In the above description, the case where the two-degree-of-freedom actuator consisting of the high-frequency oscillators 10b and 10c is used as the high-frequency oscillator constituting the high-frequency vibration applying actuator 10 has been described. For example, an actuator having three or more degrees of freedom to excite the vibration of the wire electrode in the X direction, the Y direction, and the Z direction may be used.

Further, in the above description, the case where the high frequency vibration is applied to the wire electrode 1a by the high frequency vibration applying means has been described. However, it is sufficient that the wire electrode 1a and the workpiece 2 are relatively high frequency vibrated. Alternatively, high frequency vibration may be applied to the workpiece 2 instead of the wire electrode 1a. In the above description, the case where the roughing is performed in the working fluid and the finishing is performed in the air has been described. However, the same effect can be obtained when the finishing is performed in the mist. Industrial applicability

As described above, the wire electric discharge machining method and apparatus according to the present invention are particularly suitable for being used for high precision electric discharge machining.

Claims

The scope of the claims

1. In a wire electric discharge machining method of machining a workpiece by generating an electric discharge between a wire electrode and a workpiece,

A first step of performing rough machining in a machining fluid,

A second step of performing finishing processing in the air or in a mist, wherein the second step performs the processing while relatively vibrating the wire electrode and the workpiece with high frequency. Wire electric discharge machining method.

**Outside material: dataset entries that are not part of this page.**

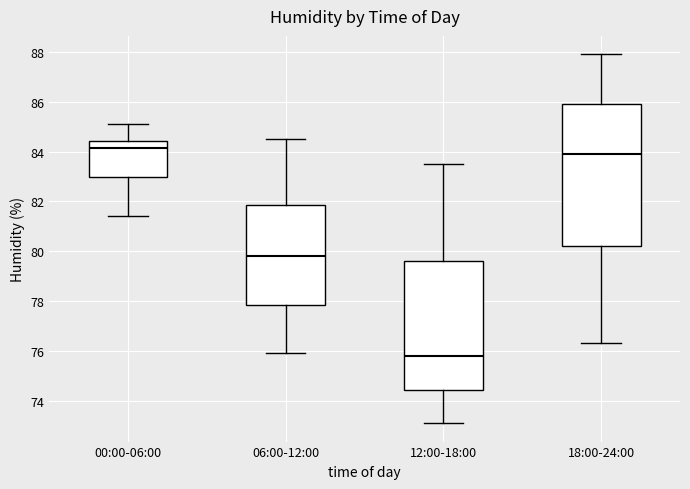

Where does the median line of the box for 00:00-06:00 sit on the y-axis? The values are not printed on the chart, so give them approximately, as read against the axis.

84.2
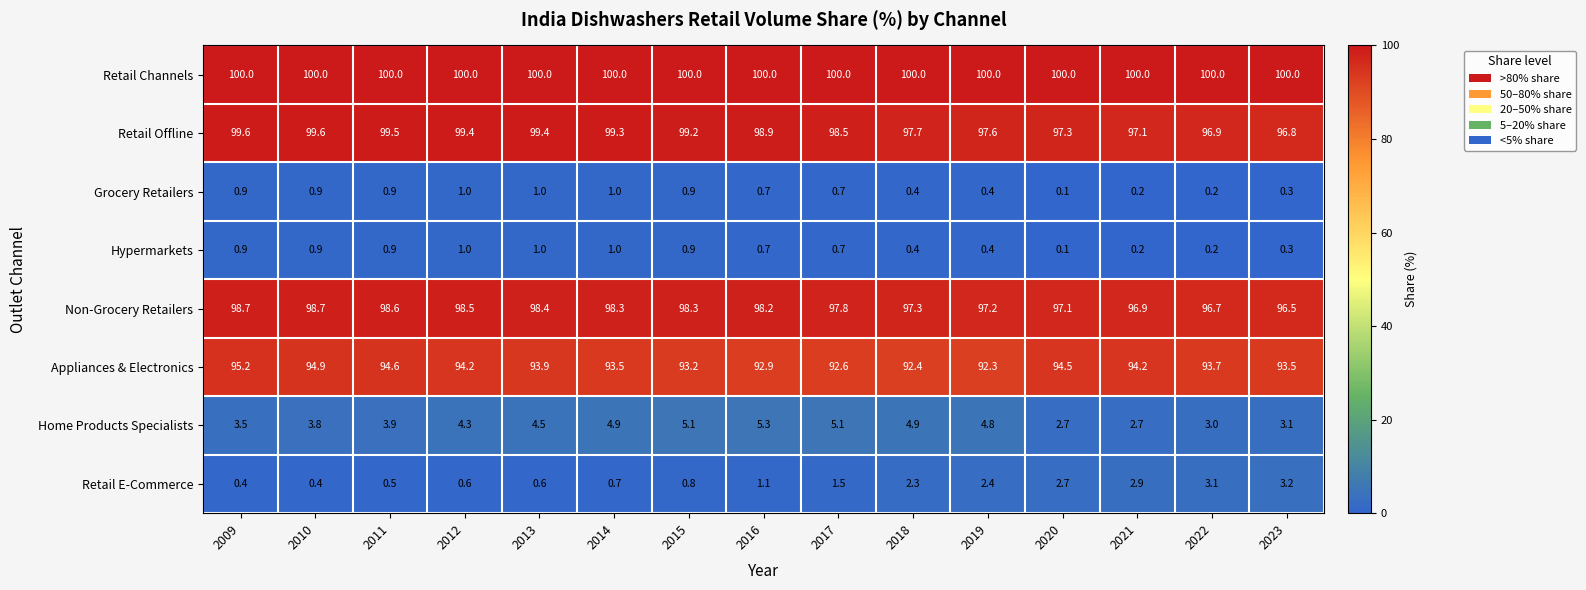

Where does the Retail E-Commerce series first go above 1?

2016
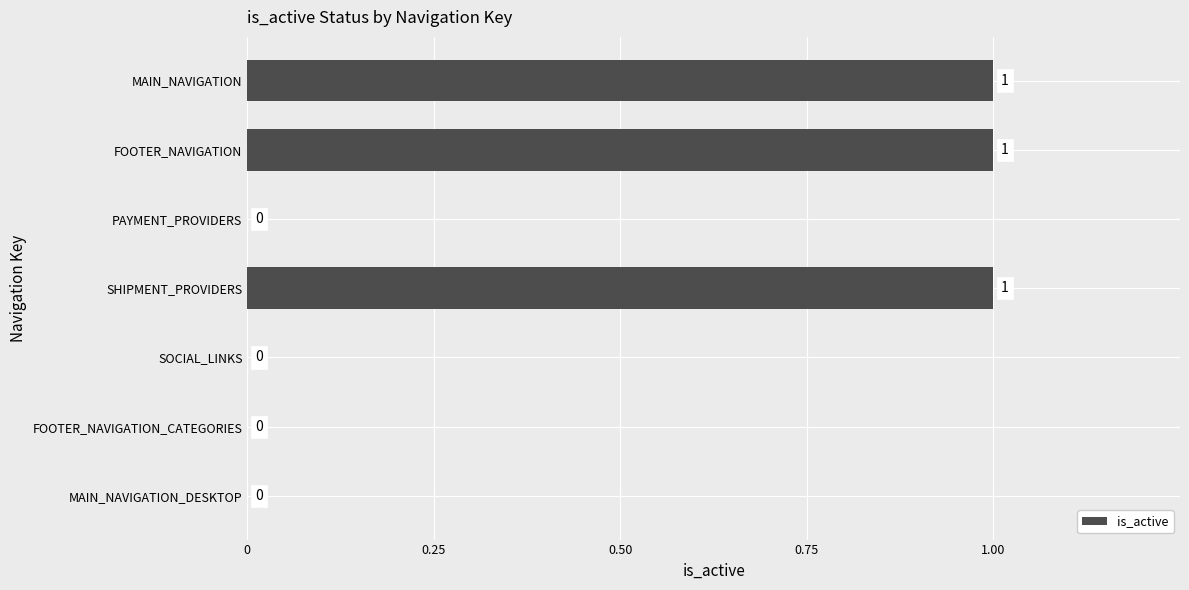

True or false: the data shows 2 at MAIN_NAVIGATION.

False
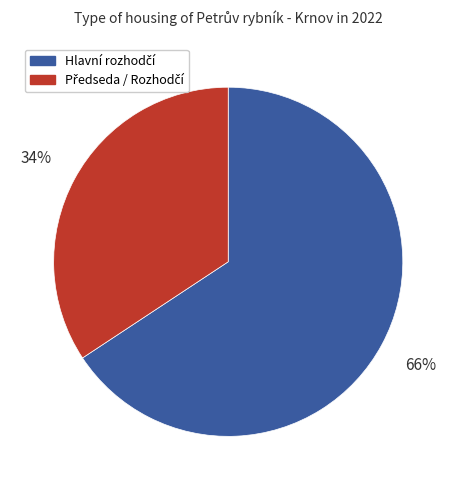

To the nearest percent, what is the average slice percentage?

50%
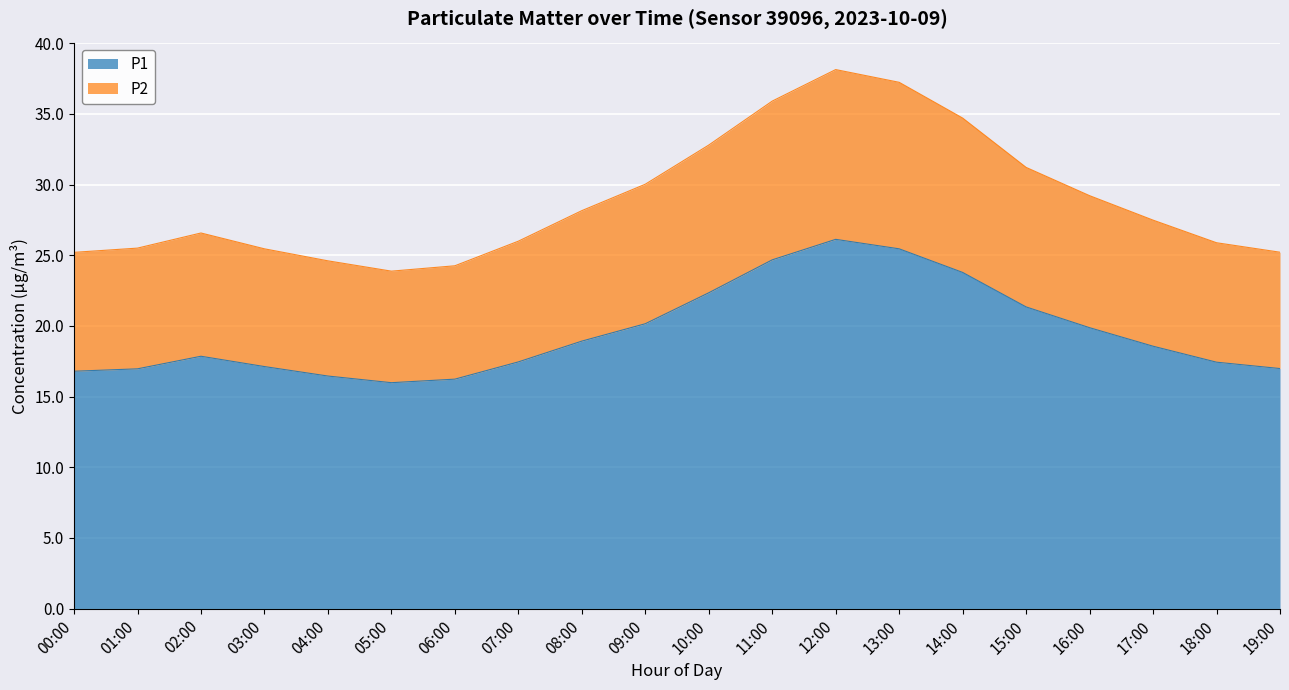

The P2 series shows 52.0 at 16:00. True or false?

False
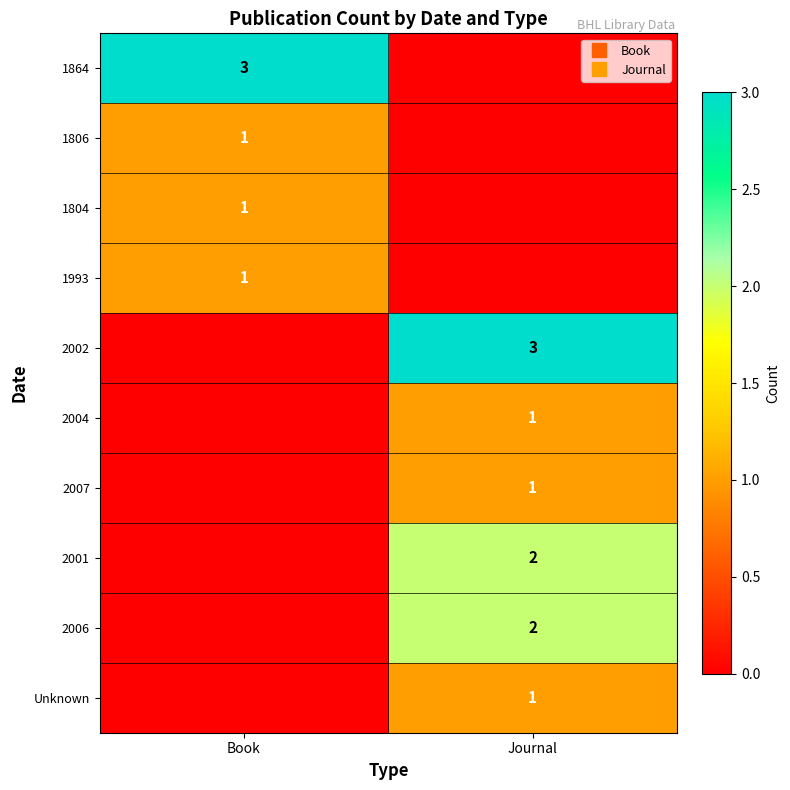

Is the value of Unknown at Journal greater than the value of 1804 at Journal?

Yes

2. A wire electric discharge machining method for machining the workpiece by generating an electric discharge between the wire electrode and the workpiece.

A first step of performing rough machining in a machining fluid,

A second step of finishing in the mist,

Equipped with a third step of finishing in the air,

In the second and third steps, a wire electric discharge machining method is characterized in that machining is performed while the wire electrode and the workpiece are vibrated relative to each other at a high frequency. ,

3. The wire electric discharge machining method according to claim 1, wherein the machining is performed while controlling the relative high frequency vibration between the wire electrode and the workpiece so as not to be a standing wave.

4. Discharge energy is supplied between the wire electrode and the workpiece by the processing power supply means, and the wire electrode and the workpiece are moved relative to each other by the positioning means. In wire electric discharge machines that process workpieces, High-frequency vibration applying means for relatively high-frequency vibration of the wire electrode and the workpiece;

Control means for controlling the high-frequency vibration applying means. ,

5. In Claim 4, the high-frequency vibration applying means has a high-frequency vibrator having two or more degrees of freedom in directions perpendicular and parallel to the wire electrode traveling direction, and the control means controls the wire electrode and the workpiece. A wire electric discharge machine characterized by controlling the high-frequency vibrator so that the relative high-frequency vibration does not become a standing wave.

6. The wire electric discharge machine according to claim 5, wherein the high-frequency vibrator is a directly driven actuator such as a piezoelectric element, a magnetostrictive element, an ultrasonic motor, or a linear motor.